2020-03-19
This slim memoir and self-help book offers ideas for navigating grief.
In April 2010, Sardella’s wife, Margaret, was diagnosed with pancreatic cancer. Devastated, the couple worried how they could maintain a normal life for their three school-age children as she pursued treatment. In 2013, the cancer metastasized to her liver, and after battling the disease for three more years, Margaret died in January 2017 at the age of 51. In this book, Sardella tells how he still grapples with the pain of Margaret’s death while continuing to move forward with his life. He also includes reflections from family members, including his children, and from friends, such as Margaret’s college roommate, and they relate their own experiences with grief. Although there are no written exercises, meditations, or organized assignments for readers that one usually finds in self-help books, there is heartfelt, worthwhile advice from experience. He also compassionately tackles some difficult topics, such as how he and his wife told the kids that their mother was dying and how hard it was to clean out the bedroom after Margaret was gone. There are upbeat ideas here, too, that may encourage a person who’s battling a disease; for example, the day that Margaret began her chemotherapy regimen, the author asked family and friends to send surprise photos to her phone of themselves wearing yellow—Margaret’s favorite color.

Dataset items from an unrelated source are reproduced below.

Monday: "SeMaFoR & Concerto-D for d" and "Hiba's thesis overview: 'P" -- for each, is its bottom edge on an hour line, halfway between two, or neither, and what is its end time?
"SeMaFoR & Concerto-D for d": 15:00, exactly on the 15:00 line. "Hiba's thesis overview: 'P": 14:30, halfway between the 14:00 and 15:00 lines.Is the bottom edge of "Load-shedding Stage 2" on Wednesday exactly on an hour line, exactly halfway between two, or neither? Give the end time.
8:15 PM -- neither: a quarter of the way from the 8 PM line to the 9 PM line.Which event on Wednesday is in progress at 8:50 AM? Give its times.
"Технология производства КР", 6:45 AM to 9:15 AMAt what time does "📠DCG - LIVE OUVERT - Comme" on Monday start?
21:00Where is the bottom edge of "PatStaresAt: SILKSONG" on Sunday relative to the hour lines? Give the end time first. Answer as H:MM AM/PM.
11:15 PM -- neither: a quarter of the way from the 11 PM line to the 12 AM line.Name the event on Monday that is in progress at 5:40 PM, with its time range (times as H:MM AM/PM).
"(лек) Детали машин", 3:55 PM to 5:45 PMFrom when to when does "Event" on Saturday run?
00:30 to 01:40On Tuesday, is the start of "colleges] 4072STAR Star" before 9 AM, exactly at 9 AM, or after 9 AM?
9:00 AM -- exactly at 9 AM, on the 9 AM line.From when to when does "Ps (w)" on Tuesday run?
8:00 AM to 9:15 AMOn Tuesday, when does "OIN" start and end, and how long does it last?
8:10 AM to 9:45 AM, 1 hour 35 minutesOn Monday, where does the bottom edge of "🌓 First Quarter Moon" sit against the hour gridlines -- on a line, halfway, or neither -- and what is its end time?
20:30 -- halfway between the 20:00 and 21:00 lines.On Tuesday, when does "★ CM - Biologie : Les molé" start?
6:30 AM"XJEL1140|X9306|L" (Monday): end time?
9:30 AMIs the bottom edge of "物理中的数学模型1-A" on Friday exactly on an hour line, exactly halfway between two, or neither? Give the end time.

Some of the author’s creative ideas for overcoming grief can be helpful to society as whole; for example, he memorialized Margaret by setting up a lacrosse scholarship in her name. But perhaps the best takeaway from the book is in how it shows how Sardella surrounds himself with consistently supportive people. It also includes 25 pages of black-and-white family photos.
An engaging act of catharsis for the author and a gentle embrace for grief-stricken readers.